## Records for this exercise
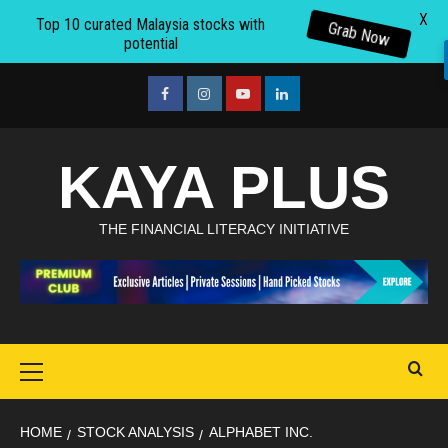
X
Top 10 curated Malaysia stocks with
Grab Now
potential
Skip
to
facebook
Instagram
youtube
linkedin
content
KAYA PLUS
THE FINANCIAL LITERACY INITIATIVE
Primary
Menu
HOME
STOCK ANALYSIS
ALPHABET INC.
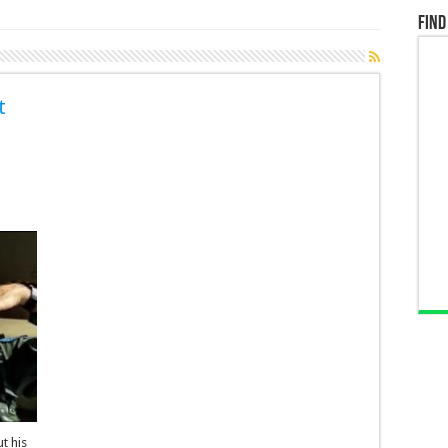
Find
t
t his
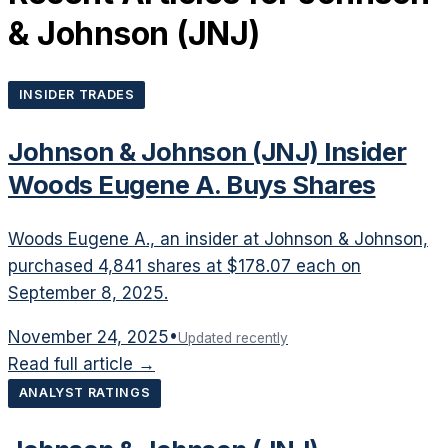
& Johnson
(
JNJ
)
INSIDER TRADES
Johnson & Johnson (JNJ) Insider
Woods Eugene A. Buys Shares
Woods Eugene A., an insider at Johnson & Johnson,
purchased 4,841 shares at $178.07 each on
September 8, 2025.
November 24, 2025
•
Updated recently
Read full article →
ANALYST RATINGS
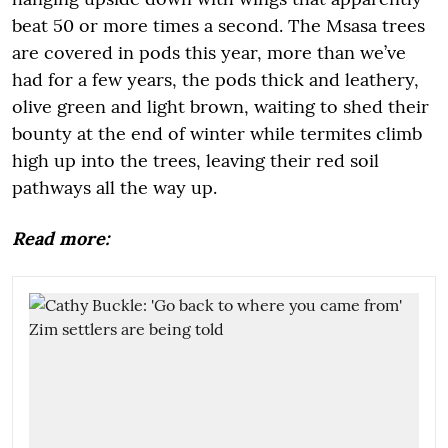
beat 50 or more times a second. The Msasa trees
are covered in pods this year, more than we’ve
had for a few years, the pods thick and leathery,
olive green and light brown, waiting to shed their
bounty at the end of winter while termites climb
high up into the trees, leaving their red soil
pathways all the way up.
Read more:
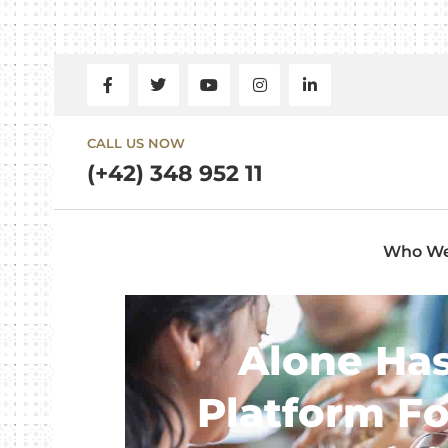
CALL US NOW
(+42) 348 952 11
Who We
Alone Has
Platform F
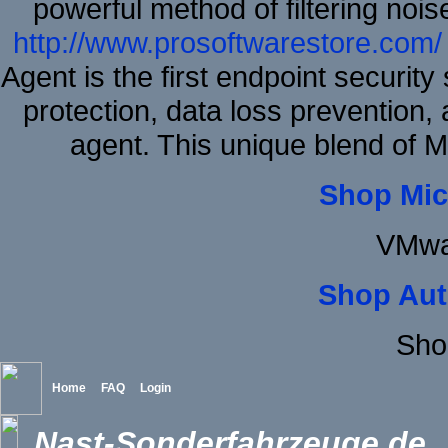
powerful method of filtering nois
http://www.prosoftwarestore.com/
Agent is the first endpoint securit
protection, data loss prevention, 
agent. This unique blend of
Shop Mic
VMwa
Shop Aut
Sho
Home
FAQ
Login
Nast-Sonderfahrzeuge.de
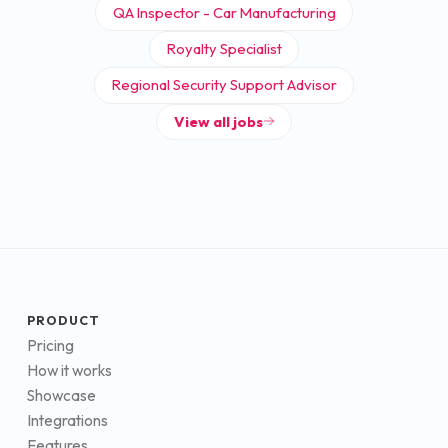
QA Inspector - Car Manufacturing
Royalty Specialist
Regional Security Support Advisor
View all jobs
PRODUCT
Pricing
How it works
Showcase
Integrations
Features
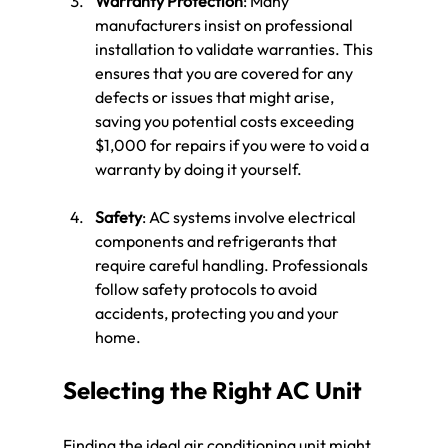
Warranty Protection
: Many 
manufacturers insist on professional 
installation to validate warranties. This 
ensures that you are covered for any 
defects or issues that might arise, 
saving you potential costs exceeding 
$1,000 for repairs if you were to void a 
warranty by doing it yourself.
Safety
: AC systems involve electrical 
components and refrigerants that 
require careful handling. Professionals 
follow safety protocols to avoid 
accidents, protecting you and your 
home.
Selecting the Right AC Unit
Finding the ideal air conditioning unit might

...

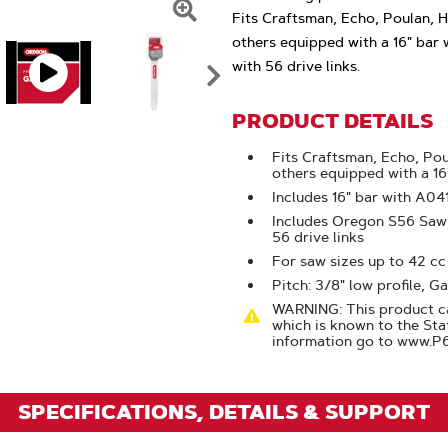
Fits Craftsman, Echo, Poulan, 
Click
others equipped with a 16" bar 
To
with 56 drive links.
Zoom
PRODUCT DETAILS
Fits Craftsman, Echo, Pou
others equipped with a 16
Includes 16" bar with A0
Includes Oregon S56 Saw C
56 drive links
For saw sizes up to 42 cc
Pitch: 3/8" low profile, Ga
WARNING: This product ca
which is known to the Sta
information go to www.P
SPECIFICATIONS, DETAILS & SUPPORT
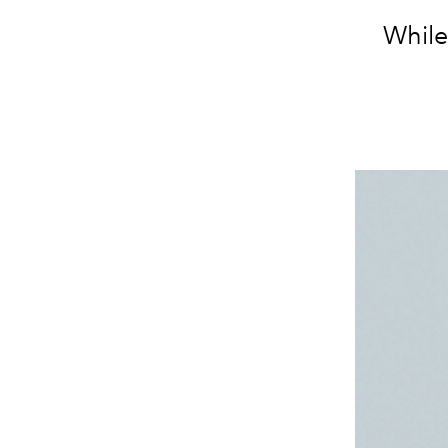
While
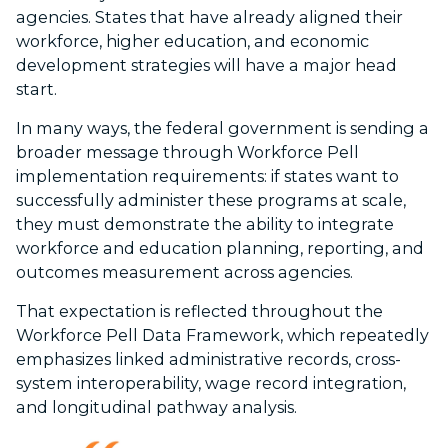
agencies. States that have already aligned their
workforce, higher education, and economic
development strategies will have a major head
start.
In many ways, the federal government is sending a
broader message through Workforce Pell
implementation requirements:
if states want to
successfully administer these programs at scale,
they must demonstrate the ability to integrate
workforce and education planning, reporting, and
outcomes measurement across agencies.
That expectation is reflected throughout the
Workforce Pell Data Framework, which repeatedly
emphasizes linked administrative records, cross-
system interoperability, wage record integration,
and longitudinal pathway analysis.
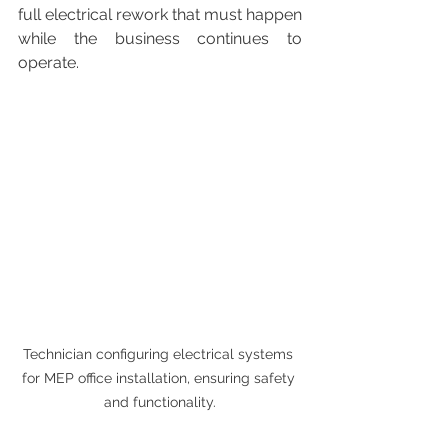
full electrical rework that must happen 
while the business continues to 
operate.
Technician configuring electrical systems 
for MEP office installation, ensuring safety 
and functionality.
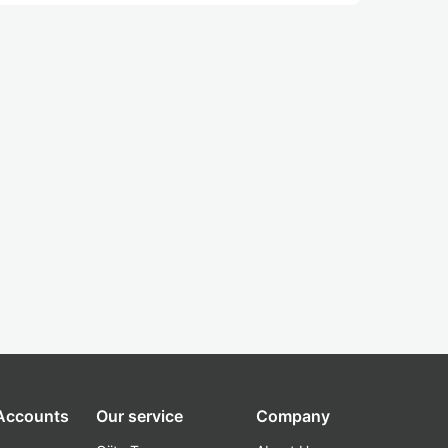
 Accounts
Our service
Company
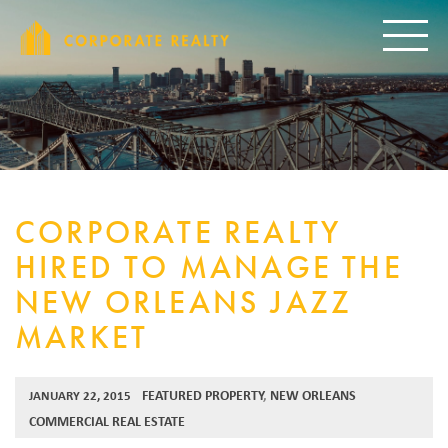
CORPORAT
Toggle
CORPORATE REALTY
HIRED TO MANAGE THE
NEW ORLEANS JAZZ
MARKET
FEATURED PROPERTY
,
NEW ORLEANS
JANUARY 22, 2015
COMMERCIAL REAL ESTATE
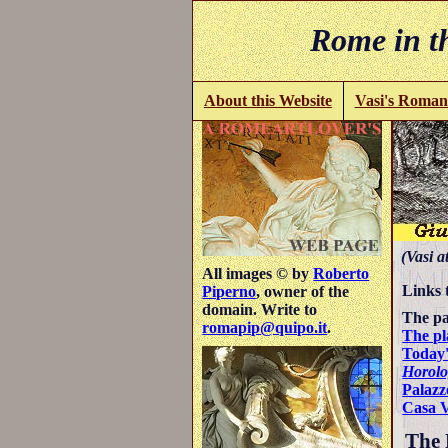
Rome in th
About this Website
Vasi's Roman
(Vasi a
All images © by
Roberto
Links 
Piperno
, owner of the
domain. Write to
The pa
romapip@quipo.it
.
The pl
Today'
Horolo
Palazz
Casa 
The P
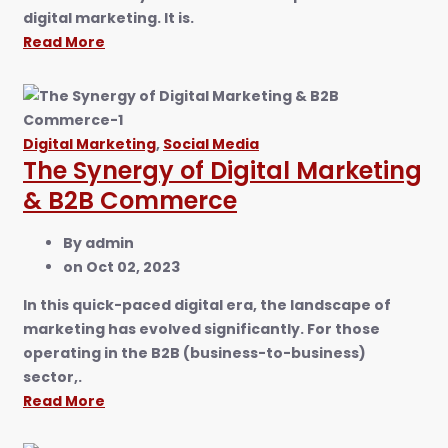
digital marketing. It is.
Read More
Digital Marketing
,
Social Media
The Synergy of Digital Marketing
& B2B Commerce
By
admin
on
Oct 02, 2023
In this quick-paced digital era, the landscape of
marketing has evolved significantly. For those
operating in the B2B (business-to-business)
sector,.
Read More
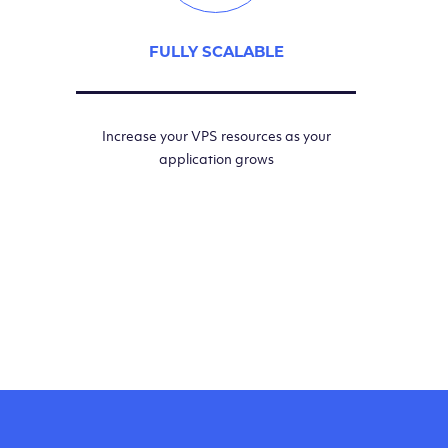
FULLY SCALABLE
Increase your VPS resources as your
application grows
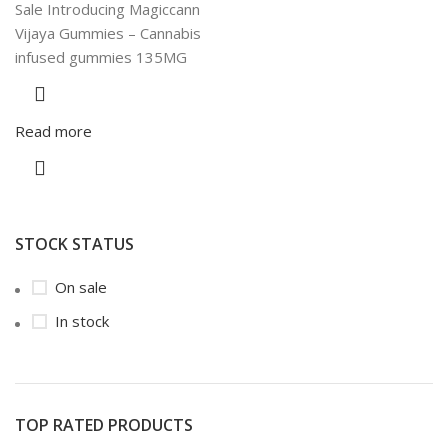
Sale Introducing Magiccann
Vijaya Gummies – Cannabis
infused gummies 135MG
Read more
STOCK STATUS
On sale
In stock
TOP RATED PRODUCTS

* * *

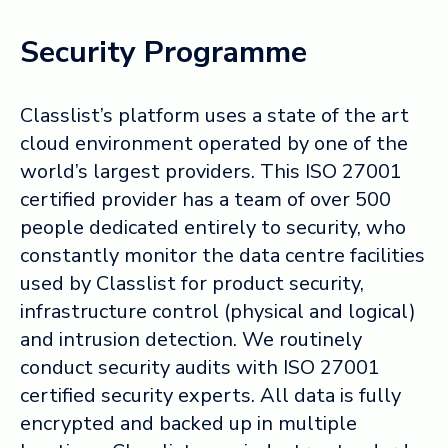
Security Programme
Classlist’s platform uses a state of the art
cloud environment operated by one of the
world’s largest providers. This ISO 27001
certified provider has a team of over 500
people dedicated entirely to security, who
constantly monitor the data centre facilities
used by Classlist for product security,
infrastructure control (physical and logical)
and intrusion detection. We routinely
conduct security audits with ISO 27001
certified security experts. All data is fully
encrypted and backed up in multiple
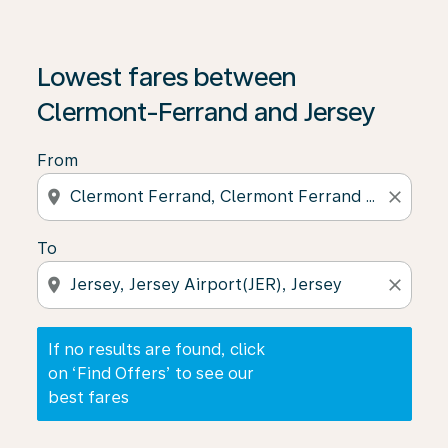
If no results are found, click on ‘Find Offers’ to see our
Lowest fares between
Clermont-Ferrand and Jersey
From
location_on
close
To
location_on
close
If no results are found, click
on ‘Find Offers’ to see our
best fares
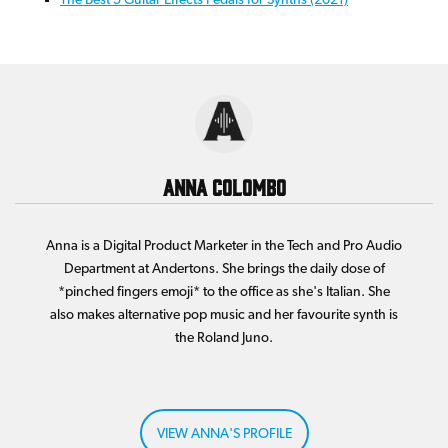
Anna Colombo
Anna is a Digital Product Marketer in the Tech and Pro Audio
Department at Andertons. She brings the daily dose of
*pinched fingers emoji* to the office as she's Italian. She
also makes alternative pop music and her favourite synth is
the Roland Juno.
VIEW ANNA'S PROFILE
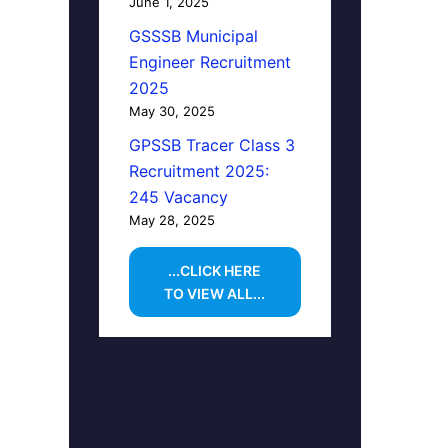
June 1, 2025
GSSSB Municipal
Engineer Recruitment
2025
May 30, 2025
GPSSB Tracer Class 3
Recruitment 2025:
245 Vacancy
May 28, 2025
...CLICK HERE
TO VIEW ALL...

## What is required
Locate the lines above that contain "education" and copy them.

## Answer below
workforce, higher education, and economic
workforce and education planning, reporting, and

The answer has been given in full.